*** Block opens ***

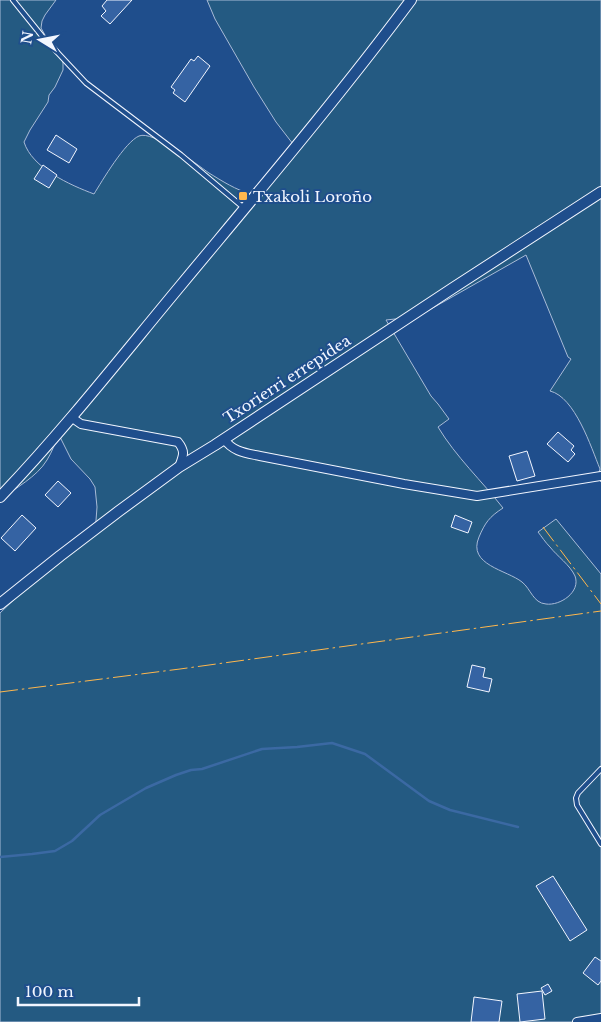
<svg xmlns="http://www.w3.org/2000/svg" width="601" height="1022" viewBox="0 0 601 1022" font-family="'Libre Baskerville',serif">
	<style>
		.green { fill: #245a82; stroke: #a8bbd7 }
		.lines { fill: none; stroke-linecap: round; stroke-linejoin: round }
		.stream { stroke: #3b69a3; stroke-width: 2.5 }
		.building { fill: #3563a3; stroke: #f2f6ff }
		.lane-casing { stroke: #f2f6ff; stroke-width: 6 }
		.street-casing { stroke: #f2f6ff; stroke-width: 10 }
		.secondary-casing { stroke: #f2f6ff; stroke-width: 12 }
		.lane { stroke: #1f4e8c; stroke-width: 4 }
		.street { stroke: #1f4e8c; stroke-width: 8 }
		.secondary { stroke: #1f4e8c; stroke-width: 10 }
		.power { stroke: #ffb74d; stroke-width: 1; stroke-dasharray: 18 4 2.5 4; stroke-linecap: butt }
		.poi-dot { fill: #ffb74d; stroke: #1f4e8c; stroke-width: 2 }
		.labels { text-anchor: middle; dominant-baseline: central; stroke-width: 4; stroke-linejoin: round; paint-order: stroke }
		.poi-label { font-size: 15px; fill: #f2f6ff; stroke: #1f4e8c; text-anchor: start }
		.street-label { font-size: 15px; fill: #f2f6ff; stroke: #1f4e8c }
	</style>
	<rect width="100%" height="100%" fill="#1f4e8c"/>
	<path class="green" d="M0 0H56L45 15 42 21 41 28 45 35 59 50 63 63V70L55 87 49 95 48 102 30 130 24 142C32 168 70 185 94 194 102 181 125 142 139 136 153 130 196 164 209 173 222 181 236 190 251 194L293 144 276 122 254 87 215 19 207 0H601V482L597 478 600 469C591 447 575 397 550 391L571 359 568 357 526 255 408 322 395 319 386 320 431 396 438 404 449 419 438 427C456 457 482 481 503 508 489 517 485 523 479 537 467 565 507 570 522 582 531 589 533 603 546 604 560 606 581 592 575 576 570 565 557 556 550 547 545 542 542 537 538 532L556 519 601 574V1022H0V613L22 592 95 534 97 507 95 487 90 479 71 459 59 435C55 443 52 452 47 460 37 477 15 488 0 500Z"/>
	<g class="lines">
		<polyline class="stream" points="0,857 32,854 55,851 72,841 100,815 146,788 176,775 191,770 202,769 262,749 297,747 332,743 365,754 429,801 450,810 518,827"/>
	</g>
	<g class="building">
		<polygon points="107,0 132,0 110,24 101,16 106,11 102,6"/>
		<polygon points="198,56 210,66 185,102 173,93 175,90 171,87 191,59 194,61"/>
		<polygon points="56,135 77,149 69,163 47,150"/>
		<polygon points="43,165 57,175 49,188 34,179"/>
		<polygon points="558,432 574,446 571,450 575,454 568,462 547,444"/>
		<polygon points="527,451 535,476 517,481 509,456"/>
		<polygon points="58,481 71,493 58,507 45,495"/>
		<polygon points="22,515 36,528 15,551 1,538"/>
		<polygon points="455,515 472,522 468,533 451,527"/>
		<polygon points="472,665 485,668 483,677 492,679 489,692 467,687"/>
		<polygon points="553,876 587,930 570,941 536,886"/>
		<polygon points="595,957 601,961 601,981 598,985 583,973"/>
		<polygon points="548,984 552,991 545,995 541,988"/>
		<polygon points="542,991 545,1019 520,1022 517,994"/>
		<polygon points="474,997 502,1001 499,1022 471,1022"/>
	</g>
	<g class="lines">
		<defs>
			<g id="lane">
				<polyline points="13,0 42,36 86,83 181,155 244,208"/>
				<polyline points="601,769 578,793 576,798 577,805 601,844"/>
			</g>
			<g id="street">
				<path d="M71 417 81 424 178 442C186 452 183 456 179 467"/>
				<path d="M224 439C233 452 246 453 260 456L404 484 477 496 601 476"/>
				<polyline points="577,1022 601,1018"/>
			</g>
			<g id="secondary">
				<path d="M0 497C64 430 122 356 181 285 259 191 338 98 411 0"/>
				<polyline points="0,604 60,556 119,511 179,467 215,445 453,288 601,192"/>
			</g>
		</defs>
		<use href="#lane" class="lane-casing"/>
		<use href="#street" class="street-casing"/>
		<use href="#secondary" class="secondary-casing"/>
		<use href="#lane" class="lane"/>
		<use href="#street" class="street"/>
		<use href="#secondary" class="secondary"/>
		<g class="power">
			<polyline points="543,527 601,604"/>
			<polyline points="0,692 180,669 601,611"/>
		</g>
	</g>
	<rect class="poi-dot" x="238" y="191" width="10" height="10" rx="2.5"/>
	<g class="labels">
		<g class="poi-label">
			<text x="253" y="196">Txakoli Loroño</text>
		</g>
		<g class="street-label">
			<text transform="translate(287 379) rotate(-33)">Txorierri errepidea</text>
		</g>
	</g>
	<g transform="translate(40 40) rotate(280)" stroke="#1f4e8c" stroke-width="4" paint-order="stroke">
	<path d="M0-4L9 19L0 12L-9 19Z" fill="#f2f6ff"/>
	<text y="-8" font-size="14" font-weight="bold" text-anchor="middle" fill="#f2f6ff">N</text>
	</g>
	<path d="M18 997v8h121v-8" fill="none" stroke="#f2f6ff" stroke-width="2.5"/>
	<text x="25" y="997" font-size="15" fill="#f2f6ff" stroke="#1f4e8c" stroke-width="4" paint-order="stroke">100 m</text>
</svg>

*** Block closes ***

* [REQUIRED WORK]
Copy every record exactly, leaving the pictures out.

* [TASK ANSWER]
<svg xmlns="http://www.w3.org/2000/svg" width="601" height="1022" viewBox="0 0 601 1022" font-family="'Libre Baskerville',serif">
	<style>
		.green { fill: #245a82; stroke: #a8bbd7 }
		.lines { fill: none; stroke-linecap: round; stroke-linejoin: round }
		.stream { stroke: #3b69a3; stroke-width: 2.5 }
		.building { fill: #3563a3; stroke: #f2f6ff }
		.lane-casing { stroke: #f2f6ff; stroke-width: 6 }
		.street-casing { stroke: #f2f6ff; stroke-width: 10 }
		.secondary-casing { stroke: #f2f6ff; stroke-width: 12 }
		.lane { stroke: #1f4e8c; stroke-width: 4 }
		.street { stroke: #1f4e8c; stroke-width: 8 }
		.secondary { stroke: #1f4e8c; stroke-width: 10 }
		.power { stroke: #ffb74d; stroke-width: 1; stroke-dasharray: 18 4 2.5 4; stroke-linecap: butt }
		.poi-dot { fill: #ffb74d; stroke: #1f4e8c; stroke-width: 2 }
		.labels { text-anchor: middle; dominant-baseline: central; stroke-width: 4; stroke-linejoin: round; paint-order: stroke }
		.poi-label { font-size: 15px; fill: #f2f6ff; stroke: #1f4e8c; text-anchor: start }
		.street-label { font-size: 15px; fill: #f2f6ff; stroke: #1f4e8c }
	</style>
	<rect width="100%" height="100%" fill="#1f4e8c"/>
	<path class="green" d="M0 0H56L45 15 42 21 41 28 45 35 59 50 63 63V70L55 87 49 95 48 102 30 130 24 142C32 168 70 185 94 194 102 181 125 142 139 136 153 130 196 164 209 173 222 181 236 190 251 194L293 144 276 122 254 87 215 19 207 0H601V482L597 478 600 469C591 447 575 397 550 391L571 359 568 357 526 255 408 322 395 319 386 320 431 396 438 404 449 419 438 427C456 457 482 481 503 508 489 517 485 523 479 537 467 565 507 570 522 582 531 589 533 603 546 604 560 606 581 592 575 576 570 565 557 556 550 547 545 542 542 537 538 532L556 519 601 574V1022H0V613L22 592 95 534 97 507 95 487 90 479 71 459 59 435C55 443 52 452 47 460 37 477 15 488 0 500Z"/>
	<g class="lines">
		<polyline class="stream" points="0,857 32,854 55,851 72,841 100,815 146,788 176,775 191,770 202,769 262,749 297,747 332,743 365,754 429,801 450,810 518,827"/>
	</g>
	<g class="building">
		<polygon points="107,0 132,0 110,24 101,16 106,11 102,6"/>
		<polygon points="198,56 210,66 185,102 173,93 175,90 171,87 191,59 194,61"/>
		<polygon points="56,135 77,149 69,163 47,150"/>
		<polygon points="43,165 57,175 49,188 34,179"/>
		<polygon points="558,432 574,446 571,450 575,454 568,462 547,444"/>
		<polygon points="527,451 535,476 517,481 509,456"/>
		<polygon points="58,481 71,493 58,507 45,495"/>
		<polygon points="22,515 36,528 15,551 1,538"/>
		<polygon points="455,515 472,522 468,533 451,527"/>
		<polygon points="472,665 485,668 483,677 492,679 489,692 467,687"/>
		<polygon points="553,876 587,930 570,941 536,886"/>
		<polygon points="595,957 601,961 601,981 598,985 583,973"/>
		<polygon points="548,984 552,991 545,995 541,988"/>
		<polygon points="542,991 545,1019 520,1022 517,994"/>
		<polygon points="474,997 502,1001 499,1022 471,1022"/>
	</g>
	<g class="lines">
		<defs>
			<g id="lane">
				<polyline points="13,0 42,36 86,83 181,155 244,208"/>
				<polyline points="601,769 578,793 576,798 577,805 601,844"/>
			</g>
			<g id="street">
				<path d="M71 417 81 424 178 442C186 452 183 456 179 467"/>
				<path d="M224 439C233 452 246 453 260 456L404 484 477 496 601 476"/>
				<polyline points="577,1022 601,1018"/>
			</g>
			<g id="secondary">
				<path d="M0 497C64 430 122 356 181 285 259 191 338 98 411 0"/>
				<polyline points="0,604 60,556 119,511 179,467 215,445 453,288 601,192"/>
			</g>
		</defs>
		<use href="#lane" class="lane-casing"/>
		<use href="#street" class="street-casing"/>
		<use href="#secondary" class="secondary-casing"/>
		<use href="#lane" class="lane"/>
		<use href="#street" class="street"/>
		<use href="#secondary" class="secondary"/>
		<g class="power">
			<polyline points="543,527 601,604"/>
			<polyline points="0,692 180,669 601,611"/>
		</g>
	</g>
	<rect class="poi-dot" x="238" y="191" width="10" height="10" rx="2.5"/>
	<g class="labels">
		<g class="poi-label">
			<text x="253" y="196">Txakoli Loroño</text>
		</g>
		<g class="street-label">
			<text transform="translate(287 379) rotate(-33)">Txorierri errepidea</text>
		</g>
	</g>
	<g transform="translate(40 40) rotate(280)" stroke="#1f4e8c" stroke-width="4" paint-order="stroke">
	<path d="M0-4L9 19L0 12L-9 19Z" fill="#f2f6ff"/>
	<text y="-8" font-size="14" font-weight="bold" text-anchor="middle" fill="#f2f6ff">N</text>
	</g>
	<path d="M18 997v8h121v-8" fill="none" stroke="#f2f6ff" stroke-width="2.5"/>
	<text x="25" y="997" font-size="15" fill="#f2f6ff" stroke="#1f4e8c" stroke-width="4" paint-order="stroke">100 m</text>
</svg>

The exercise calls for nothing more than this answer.